My life has been one of anticipation. I’ve always been waiting for the next stage, the next place, the next step on the trail of something resembling a real life. I’ve always been restless and discontent. I’ve always felt trapped by places, boxed in by circumstance, which only made me want to get out that much more. I don’t feel that anymore.

It could be age. I’ll be 29 next month. Maybe subconsciously I want to Settle Down. Find a relatively permanent place to live where I’m not always straining forward to see what’s next, like an impatient terrier. I’d like to buy furniture. I want to bring my cat over and maybe acquire a few more. I want to get comfortable.

Maybe it’s the people as well. I’ve always thought of myself as a loner, lurking on the fringes of social groups. I am a rock, I am an island. Now I realise that’s probably a load of crap. I like seeing people I know all the time. I like going out and knowing half the people in the room. All the things I’ve been involved with this year, for good or ill, have brought me into orbit with some amazing individuals. I’ve made friends with people that I’m not sure I could bear to leave behind.

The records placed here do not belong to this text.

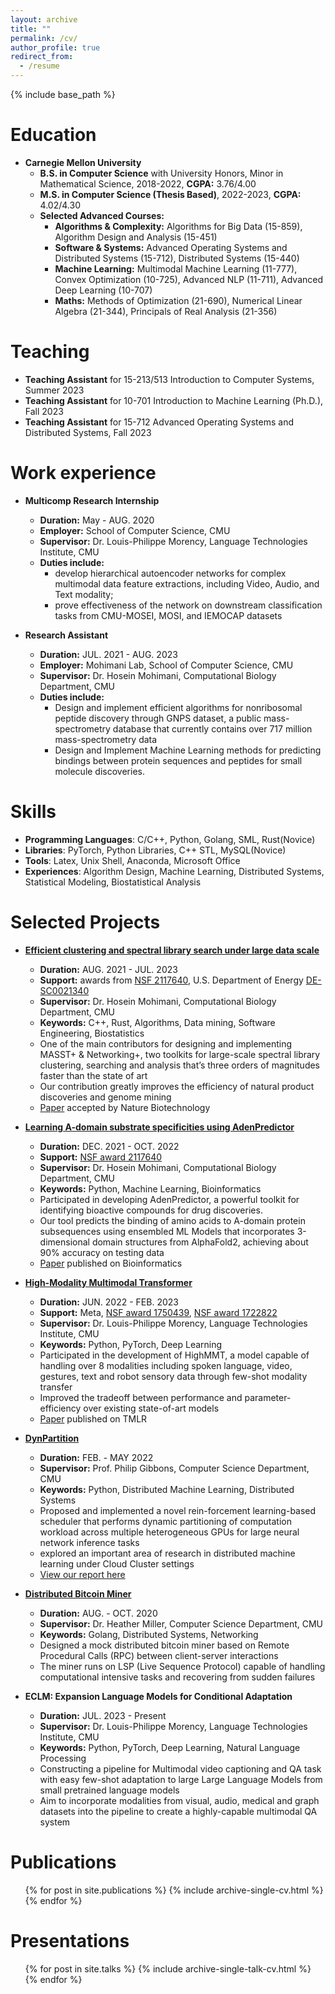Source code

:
 ```yaml
---
layout: archive
title: ""
permalink: /cv/
author_profile: true
redirect_from:
  - /resume
---
```


{% include base_path %}

Education
======
* **Carnegie Mellon University**
  * **B.S. in Computer Science** with University Honors, Minor in Mathematical Science, 2018-2022, **CGPA:** 3.76/4.00
  * **M.S. in Computer Science (Thesis Based)**, 2022-2023, **CGPA:** 4.02/4.30
  * **Selected Advanced Courses:**
    * **Algorithms & Complexity:** Algorithms for Big Data (15-859), Algorithm Design and Analysis (15-451)
    * **Software & Systems:** Advanced Operating Systems and Distributed Systems (15-712), Distributed Systems (15-440)
    * **Machine Learning:** Multimodal Machine Learning (11-777), Convex Optimization (10-725), Advanced NLP (11-711), Advanced Deep Learning (10-707)
    * **Maths:** Methods of Optimization (21-690), Numerical Linear Algebra (21-344), Principals of Real Analysis (21-356)
    
Teaching
======
* **Teaching Assistant** for 15-213/513 Introduction to Computer Systems, Summer 2023
* **Teaching Assistant** for 10-701 Introduction to Machine Learning (Ph.D.), Fall 2023
* **Teaching Assistant** for 15-712 Advanced Operating Systems and Distributed Systems, Fall 2023

Work experience
======
*  **Multicomp Research Internship**
    * **Duration:** May - AUG. 2020 
    * **Employer:** School of Computer Science, CMU
    * **Supervisor:** Dr. Louis-Philippe Morency, Language Technologies Institute, CMU
    * **Duties include:**
      * develop hierarchical autoencoder networks for complex multimodal data feature extractions, including Video, Audio, and Text modality;
      * prove effectiveness of the network on downstream classification tasks from CMU-MOSEI, MOSI, and IEMOCAP datasets

* **Research Assistant**
    * **Duration:** JUL. 2021 - AUG. 2023
    * **Employer:** Mohimani Lab, School of Computer Science, CMU
    * **Supervisor:** Dr. Hosein Mohimani, Computational Biology Department, CMU
    * **Duties include:**
      * Design and implement efficient algorithms for nonribosomal peptide discovery through GNPS dataset, a public mass-spectrometry database that currently contains over 717 million mass-spectrometry data
      * Design and Implement Machine Learning methods for predicting bindings between protein sequences and peptides for small molecule discoveries.


Skills
======
* **Programming Languages**: C/C++, Python, Golang, SML, Rust(Novice)
* **Libraries**: PyTorch, Python Libraries, C++ STL, MySQL(Novice)
* **Tools**: Latex, Unix Shell, Anaconda, Microsoft Office
* **Experiences**: Algorithm Design, Machine Learning, Distributed Systems, Statistical Modeling, Biostatistical Analysis


Selected Projects
======
* **[Efficient clustering and spectral library search under large data scale](https://github.com/mohimanilab/MASSTplus)**
  * **Duration:** AUG. 2021 - JUL. 2023
  * **Support:** awards from [NSF 2117640](https://www.nsf.gov/awardsearch/showAward?AWD_ID=2117640&HistoricalAwards=false), U.S. Department of Energy [DE-SC0021340](https://pamspublic.science.energy.gov/WebPAMSExternal/Interface/Common/ViewPublicAbstract.aspx?rv=a601ce84-b365-4772-87d3-9ee13d943635&rtc=24&PRoleId=10)
  * **Supervisor:** Dr. Hosein Mohimani, Computational Biology Department, CMU
  * **Keywords:** C++, Rust, Algorithms, Data mining, Software Engineering, Biostatistics
  * One of the main contributors for designing and implementing MASST+ & Networking+, two toolkits for large-scale spectral library clustering, searching and analysis that’s three orders of magnitudes faster than the state of art
  * Our contribution greatly improves the efficiency of natural product discoveries and genome mining
  * [Paper](http://YudongL2000.github.io/files/MASST+.pdf) accepted by Nature Biotechnology
  
* **[Learning A-domain substrate specificities using AdenPredictor](https://github.com/MihirMongia/AdenPredictor)**
  * **Duration:** DEC. 2021 - OCT. 2022
  * **Support:** [NSF award 2117640](https://www.nsf.gov/awardsearch/showAward?AWD_ID=2117640&HistoricalAwards=false)
  * **Supervisor:** Dr. Hosein Mohimani, Computational Biology Department, CMU
  * **Keywords:** Python, Machine Learning, Bioinformatics
  * Participated in developing AdenPredictor, a powerful toolkit for identifying bioactive compounds for drug discoveries.
  * Our tool predicts the binding of amino acids to A-domain protein subsequences using ensembled ML Models that incorporates 3-dimensional domain structures from AlphaFold2, achieving about 90% accuracy on testing data
  * [Paper](http://YudongL2000.github.io/files/adenPredictor.pdf) published on Bioinformatics
  
* **[High-Modality Multimodal Transformer](https://github.com/pliang279/HighMMT)**
  * **Duration:** JUN. 2022 - FEB. 2023
  * **Support:** Meta, [NSF award 1750439](https://www.nsf.gov/awardsearch/showAward?AWD_ID=1750439&HistoricalAwards=false), [NSF award 1722822](https://www.nsf.gov/awardsearch/showAward?AWD_ID=1722822&HistoricalAwards=false)
  * **Supervisor:** Dr. Louis-Philippe Morency, Language Technologies Institute, CMU
  * **Keywords:** Python, PyTorch, Deep Learning
  * Participated in the development of HighMMT, a model capable of handling over 8 modalities including spoken language, video, gestures, text and robot sensory data through few-shot modality transfer
  * Improved the tradeoff between performance and parameter-efficiency over existing state-of-art models
  * [Paper](http://YudongL2000.github.io/files/highMMT.pdf) published on TMLR
  
* **[DynPartition](https://github.com/YudongL2000/DynPartition)**
  * **Duration:** FEB. - MAY 2022
  * **Supervisor:** Prof. Philip Gibbons, Computer Science Department, CMU
  * **Keywords:** Python, Distributed Machine Learning, Distributed Systems
  * Proposed and implemented a novel rein-forcement learning-based scheduler that performs dynamic partitioning of computation workload across multiple heterogeneous GPUs for large neural network inference tasks
  * explored an important area of research in distributed machine learning under Cloud Cluster settings
  * [View our report here](http://YudongL2000.github.io/files/RL_scheduler.pdf)

* **[Distributed Bitcoin Miner](https://github.com/YudongL2000/Distributed_Bitcoin_miner)**
  * **Duration:** AUG. - OCT. 2020
  * **Supervisor:** Dr. Heather Miller, Computer Science Department, CMU
  * **Keywords:** Golang, Distributed Systems, Networking
  * Designed a mock distributed bitcoin miner based on Remote Procedural Calls (RPC) between client-server interactions
  * The miner runs on LSP (Live Sequence Protocol) capable of handling computational intensive tasks and recovering from sudden failures


* **ECLM: Expansion Language Models for Conditional Adaptation**
  * **Duration:** JUL. 2023 - Present
  * **Supervisor:** Dr. Louis-Philippe Morency, Language Technologies Institute, CMU
  * **Keywords:** Python, PyTorch, Deep Learning, Natural Language Processing
  * Constructing a pipeline for Multimodal video captioning and QA task with easy few-shot adaptation to large Large Language Models from small pretrained language models
  * Aim to incorporate modalities from visual, audio, medical and graph datasets into the pipeline to create a highly-capable multimodal QA system

Publications
======
  <ul>{% for post in site.publications %}
    {% include archive-single-cv.html %}
  {% endfor %}</ul>

Presentations
======
  <ul>{% for post in site.talks %}
    {% include archive-single-talk-cv.html %}
  {% endfor %}</ul>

There are more things in this city than are dreamt of in my philosophy. I don’t want to go anywhere else. I’ve been spoiled by the juxtaposition of the ocean with parkland. I can get on a train to London and be there in an hour, and by the time I’m sick of concrete and heavy traffic, I’m on the train back home. I can look out the window as it approaches the station and see the hills covered with lights, rows of houses that all lead down to the sea. I can walk home late at night and watch the foxes lope across the grass.

So yeah. I’d like to stay. If that’s okay.